[PROBLEM TO WORK ON]
Restate each entry word for word, leaving nothing out.

[Collected data]
▽

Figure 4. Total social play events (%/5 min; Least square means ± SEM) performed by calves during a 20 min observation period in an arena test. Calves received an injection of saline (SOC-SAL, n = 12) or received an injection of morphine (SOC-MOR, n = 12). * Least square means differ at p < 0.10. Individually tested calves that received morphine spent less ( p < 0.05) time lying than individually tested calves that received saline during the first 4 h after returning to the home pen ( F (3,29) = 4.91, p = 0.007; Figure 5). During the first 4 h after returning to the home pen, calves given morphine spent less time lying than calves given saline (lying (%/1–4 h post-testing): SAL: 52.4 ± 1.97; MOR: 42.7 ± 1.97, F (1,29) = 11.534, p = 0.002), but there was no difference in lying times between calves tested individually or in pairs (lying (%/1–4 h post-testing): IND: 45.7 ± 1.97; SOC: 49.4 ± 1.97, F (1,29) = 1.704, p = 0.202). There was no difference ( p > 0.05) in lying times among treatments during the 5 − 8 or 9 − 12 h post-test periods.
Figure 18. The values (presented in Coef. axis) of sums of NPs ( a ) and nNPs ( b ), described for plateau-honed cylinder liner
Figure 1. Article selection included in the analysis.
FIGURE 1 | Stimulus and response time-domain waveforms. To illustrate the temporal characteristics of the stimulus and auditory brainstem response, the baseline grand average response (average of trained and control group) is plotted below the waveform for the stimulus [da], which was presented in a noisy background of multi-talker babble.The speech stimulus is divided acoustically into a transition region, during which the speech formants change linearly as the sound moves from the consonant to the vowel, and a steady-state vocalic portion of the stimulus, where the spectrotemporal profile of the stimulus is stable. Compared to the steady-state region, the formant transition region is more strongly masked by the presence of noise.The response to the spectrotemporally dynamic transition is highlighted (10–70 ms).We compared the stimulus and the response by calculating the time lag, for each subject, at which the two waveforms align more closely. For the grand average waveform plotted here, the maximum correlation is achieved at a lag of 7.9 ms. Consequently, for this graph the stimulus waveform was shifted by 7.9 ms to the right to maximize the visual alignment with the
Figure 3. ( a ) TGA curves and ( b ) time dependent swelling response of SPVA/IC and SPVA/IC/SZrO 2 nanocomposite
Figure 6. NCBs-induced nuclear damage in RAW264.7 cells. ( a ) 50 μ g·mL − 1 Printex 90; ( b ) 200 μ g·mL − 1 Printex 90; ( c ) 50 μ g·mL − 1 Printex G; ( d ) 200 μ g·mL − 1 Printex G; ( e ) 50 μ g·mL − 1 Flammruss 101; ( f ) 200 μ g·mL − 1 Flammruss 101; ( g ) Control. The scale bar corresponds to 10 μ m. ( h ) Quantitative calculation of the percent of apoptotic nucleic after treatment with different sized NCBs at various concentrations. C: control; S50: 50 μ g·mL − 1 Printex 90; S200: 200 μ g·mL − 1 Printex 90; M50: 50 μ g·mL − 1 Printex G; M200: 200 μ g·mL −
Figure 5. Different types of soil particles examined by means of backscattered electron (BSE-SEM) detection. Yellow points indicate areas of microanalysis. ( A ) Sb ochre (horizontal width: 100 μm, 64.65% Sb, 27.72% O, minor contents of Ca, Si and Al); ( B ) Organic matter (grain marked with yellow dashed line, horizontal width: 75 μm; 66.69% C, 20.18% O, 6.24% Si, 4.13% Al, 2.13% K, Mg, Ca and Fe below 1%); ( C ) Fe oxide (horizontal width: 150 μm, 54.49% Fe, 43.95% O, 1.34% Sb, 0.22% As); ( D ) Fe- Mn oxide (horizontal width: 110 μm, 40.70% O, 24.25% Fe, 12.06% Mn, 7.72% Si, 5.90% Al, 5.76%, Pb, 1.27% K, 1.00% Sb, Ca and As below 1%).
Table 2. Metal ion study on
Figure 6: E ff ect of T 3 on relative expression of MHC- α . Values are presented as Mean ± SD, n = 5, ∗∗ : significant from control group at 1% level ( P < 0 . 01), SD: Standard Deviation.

△

[SOLUTION TO THIS PROBLEM]
Figure 4. Total social play events (%/5 min; Least square means ± SEM) performed by calves during a 20 min observation period in an arena test. Calves received an injection of saline (SOC-SAL, n = 12) or received an injection of morphine (SOC-MOR, n = 12). * Least square means differ at p < 0.10. Individually tested calves that received morphine spent less ( p < 0.05) time lying than individually tested calves that received saline during the first 4 h after returning to the home pen ( F (3,29) = 4.91, p = 0.007; Figure 5). During the first 4 h after returning to the home pen, calves given morphine spent less time lying than calves given saline (lying (%/1–4 h post-testing): SAL: 52.4 ± 1.97; MOR: 42.7 ± 1.97, F (1,29) = 11.534, p = 0.002), but there was no difference in lying times between calves tested individually or in pairs (lying (%/1–4 h post-testing): IND: 45.7 ± 1.97; SOC: 49.4 ± 1.97, F (1,29) = 1.704, p = 0.202). There was no difference ( p > 0.05) in lying times among treatments during the 5 − 8 or 9 − 12 h post-test periods.
Figure 18. The values (presented in Coef. axis) of sums of NPs ( a ) and nNPs ( b ), described for plateau-honed cylinder liner
Figure 1. Article selection included in the analysis.
FIGURE 1 | Stimulus and response time-domain waveforms. To illustrate the temporal characteristics of the stimulus and auditory brainstem response, the baseline grand average response (average of trained and control group) is plotted below the waveform for the stimulus [da], which was presented in a noisy background of multi-talker babble.The speech stimulus is divided acoustically into a transition region, during which the speech formants change linearly as the sound moves from the consonant to the vowel, and a steady-state vocalic portion of the stimulus, where the spectrotemporal profile of the stimulus is stable. Compared to the steady-state region, the formant transition region is more strongly masked by the presence of noise.The response to the spectrotemporally dynamic transition is highlighted (10–70 ms).We compared the stimulus and the response by calculating the time lag, for each subject, at which the two waveforms align more closely. For the grand average waveform plotted here, the maximum correlation is achieved at a lag of 7.9 ms. Consequently, for this graph the stimulus waveform was shifted by 7.9 ms to the right to maximize the visual alignment with the
Figure 3. ( a ) TGA curves and ( b ) time dependent swelling response of SPVA/IC and SPVA/IC/SZrO 2 nanocomposite
Figure 6. NCBs-induced nuclear damage in RAW264.7 cells. ( a ) 50 μ g·mL − 1 Printex 90; ( b ) 200 μ g·mL − 1 Printex 90; ( c ) 50 μ g·mL − 1 Printex G; ( d ) 200 μ g·mL − 1 Printex G; ( e ) 50 μ g·mL − 1 Flammruss 101; ( f ) 200 μ g·mL − 1 Flammruss 101; ( g ) Control. The scale bar corresponds to 10 μ m. ( h ) Quantitative calculation of the percent of apoptotic nucleic after treatment with different sized NCBs at various concentrations. C: control; S50: 50 μ g·mL − 1 Printex 90; S200: 200 μ g·mL − 1 Printex 90; M50: 50 μ g·mL − 1 Printex G; M200: 200 μ g·mL −
Figure 5. Different types of soil particles examined by means of backscattered electron (BSE-SEM) detection. Yellow points indicate areas of microanalysis. ( A ) Sb ochre (horizontal width: 100 μm, 64.65% Sb, 27.72% O, minor contents of Ca, Si and Al); ( B ) Organic matter (grain marked with yellow dashed line, horizontal width: 75 μm; 66.69% C, 20.18% O, 6.24% Si, 4.13% Al, 2.13% K, Mg, Ca and Fe below 1%); ( C ) Fe oxide (horizontal width: 150 μm, 54.49% Fe, 43.95% O, 1.34% Sb, 0.22% As); ( D ) Fe- Mn oxide (horizontal width: 110 μm, 40.70% O, 24.25% Fe, 12.06% Mn, 7.72% Si, 5.90% Al, 5.76%, Pb, 1.27% K, 1.00% Sb, Ca and As below 1%).
Table 2. Metal ion study on
Figure 6: E ff ect of T 3 on relative expression of MHC- α . Values are presented as Mean ± SD, n = 5, ∗∗ : significant from control group at 1% level ( P < 0 . 01), SD: Standard Deviation.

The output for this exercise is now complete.